As part of this process, the National Resources Information Centre is preparing a coastal data inventory. This will link information available through the coastal resource atlas (operated under Australia's National Plan to Combat Pollution of the Sea by Oil), which identifies environmental values sensitive to oil spills.

Coastal monitoring system

A sound understanding of the 'state' of the coastal zone is necessary if we are to determine whether our use of it is sustainable. Only by observing the coastal zone over a long period can we know how it is changing. The ability to detect change in our environment is vital if we are to identify the effects our actions are having on our surroundings, to monitor the performance of our management systems, and to identify natural levels of variability. Long-term monitoring of the coastal zone, including the development and maintenance of baseline inventories, has often been neglected.

The Australian Government has established a regular State of the Environment reporting process, and has released the first national State of the Marine Environment Report. As part of this process there is an urgent need to establish a network of monitoring sites around the Australian coast to provide governments with baseline information to meet policy and management needs. A national tidal gauge network has recently been established to monitor sea-level and related changes in the state of the oceans. Co-ordination of sea level data throughout Australia is carried out by the National Tidal Facility located at Flinders University in South Australia. The facility is also involved in several sea level monitoring projects throughout the south-west Pacific and South-East Asia.

The exchange of ocean data within Australia is facilitated through the Australian Oceanographic Data Centre which is managed by the Royal Australian Navy. Meteorological data relevant to oceans monitoring is obtained routinely from an extensive network including coastal stations, islands, buoys, and ships, as well as scientific remote sensing data.

Australia also has an interest in monitoring the coastal zone to identify changes in the global environment. In 1989 the Intergovernmental Oceanographic Commission, in conjunction with the World Meteorological Organisation and the United Nations Environment Programme, initiated work on the establishment of a Global Ocean Observing System.

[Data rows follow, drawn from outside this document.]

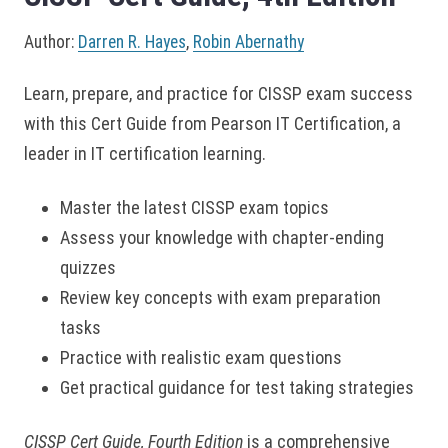
Author:
Darren R. Hayes
,
Robin Abernathy
Learn, prepare, and practice for CISSP exam success
with this Cert Guide from Pearson IT Certification, a
leader in IT certification learning.
Master the latest CISSP exam topics
Assess your knowledge with chapter-ending
quizzes
Review key concepts with exam preparation
tasks
Practice with realistic exam questions
Get practical guidance for test taking strategies
CISSP Cert Guide, Fourth Edition
is a comprehensive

Australia fully endorsed the initiative and is taking steps to develop our contribution to this international effort. In addition to meeting domestic needs, the Coastal Monitoring System proposed under this policy will make a significant contribution to the Global Ocean Observing System.

As well as providing long-term information on the quality of coastal environments and any changes in the zone, the Coastal Monitoring System should be capable of meeting more immediate management needs. Results from monitoring should be directly relevant to managers, informing the decision-making process and improving strategies for minimising the risks and costs associated with use of the coastal environment. For this reason managers, and not just scientists, are being closely involved in the design of the monitoring system. The results from this monitoring will be incorporated in the coastal atlas and will be made available to the widest possible range of coastal managers.